Qualität von Rotwurzelsalbei - Salvia miltiorrhiza
Veröffentlicht am: 16. April 2019
Ka Yui Kum, ein Wissenschaftler der Arbeitsgruppe von Prof. Michael Heinrich der Biodiversity and Medicines UCL School of Pharmacy aus London, bearbeitet im Rahmen seiner Doktorarbeit im Labor der HFR seine aus China, Hongkong, Schweiz, Österreich und Deutschland stammenden Rotwurzelsalbei-Proben. Im Zentrallabor werden diese nach einem Mikrowellenaufschluss am ICP (Inductively coupled plasma) auf deren Schwermetallgehalt hin untersucht.

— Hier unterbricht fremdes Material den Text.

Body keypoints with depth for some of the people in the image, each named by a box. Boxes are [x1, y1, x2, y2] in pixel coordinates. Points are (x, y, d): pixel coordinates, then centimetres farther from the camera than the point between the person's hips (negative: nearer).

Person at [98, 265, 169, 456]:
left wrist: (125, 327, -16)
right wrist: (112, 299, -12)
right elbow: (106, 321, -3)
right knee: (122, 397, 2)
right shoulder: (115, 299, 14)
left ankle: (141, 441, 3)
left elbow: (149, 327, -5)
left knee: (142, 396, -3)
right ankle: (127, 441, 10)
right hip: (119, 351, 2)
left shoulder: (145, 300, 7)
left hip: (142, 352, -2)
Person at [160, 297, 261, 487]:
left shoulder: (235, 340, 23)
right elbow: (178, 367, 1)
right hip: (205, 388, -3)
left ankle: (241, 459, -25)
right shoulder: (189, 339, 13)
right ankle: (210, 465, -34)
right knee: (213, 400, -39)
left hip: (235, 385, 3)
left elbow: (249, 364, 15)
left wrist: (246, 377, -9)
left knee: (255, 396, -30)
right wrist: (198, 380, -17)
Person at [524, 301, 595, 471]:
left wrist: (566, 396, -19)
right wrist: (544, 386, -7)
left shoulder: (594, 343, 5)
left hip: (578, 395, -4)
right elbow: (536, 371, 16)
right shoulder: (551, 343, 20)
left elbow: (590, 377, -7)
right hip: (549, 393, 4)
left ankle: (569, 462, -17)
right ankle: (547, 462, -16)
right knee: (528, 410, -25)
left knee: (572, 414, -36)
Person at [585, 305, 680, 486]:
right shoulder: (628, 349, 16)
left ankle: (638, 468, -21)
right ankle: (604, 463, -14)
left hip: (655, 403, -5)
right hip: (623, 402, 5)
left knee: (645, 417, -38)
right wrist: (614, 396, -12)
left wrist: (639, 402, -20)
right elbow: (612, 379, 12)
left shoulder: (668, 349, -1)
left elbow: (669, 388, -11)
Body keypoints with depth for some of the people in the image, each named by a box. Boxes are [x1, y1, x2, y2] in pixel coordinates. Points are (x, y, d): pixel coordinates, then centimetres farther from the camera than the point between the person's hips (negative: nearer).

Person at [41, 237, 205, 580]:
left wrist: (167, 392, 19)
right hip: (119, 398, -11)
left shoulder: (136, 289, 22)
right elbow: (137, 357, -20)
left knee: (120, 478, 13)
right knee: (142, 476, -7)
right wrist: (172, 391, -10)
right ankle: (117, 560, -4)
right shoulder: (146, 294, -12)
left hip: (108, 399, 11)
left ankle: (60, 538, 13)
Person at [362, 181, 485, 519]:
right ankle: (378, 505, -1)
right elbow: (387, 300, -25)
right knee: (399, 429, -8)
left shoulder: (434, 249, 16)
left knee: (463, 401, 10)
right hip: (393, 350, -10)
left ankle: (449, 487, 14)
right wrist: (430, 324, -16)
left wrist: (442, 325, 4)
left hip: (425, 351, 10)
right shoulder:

Quality of Danshen – Salvia miltiorrhiza
An interdisciplinary approach of studying herbal medicines
Author: Ka Yui Kum, Michael Heinrich
Biodiversity and Medicines Research Cluster, UCL School of Pharmacy, London, U.K.
The processing of herbal materials has been based on traditions in most cases while the demand of herbal products has drastically increased leading to the challenge of quality. Danshen has been widely cultivated and is one of the most demanded traditional Chinese medicines. The demand keeps increasing due to promising clinical trials and increase in patients with vascular diseases. On the other hand, the marginal profit of Danshen is low because the market is highly competitive. According to China Food and Drug Administration announcements, in the random sampling tests of Shanghai, Hubei provinces from 2016 to 2017, nine batches of Danshen failed in SO2 residue, content determination, ash or water content.
This project aims to utilise metabolomics approach alongside value chain analysis to understand quality of Danshen and the interrelationship among its chemistry and pharmacology along with its value chain. This is the first study in quality of herbal medicine to use interdisciplinary approach coupled with NMR, ICP-OES, HPTLC, pharmacological assay and fieldwork together. The result suggests the processing of Danshen causes huge quality variation among market samples. The result also suggests the variation of chemical compositions in the market does make significant influence on the biological activity of Danshen.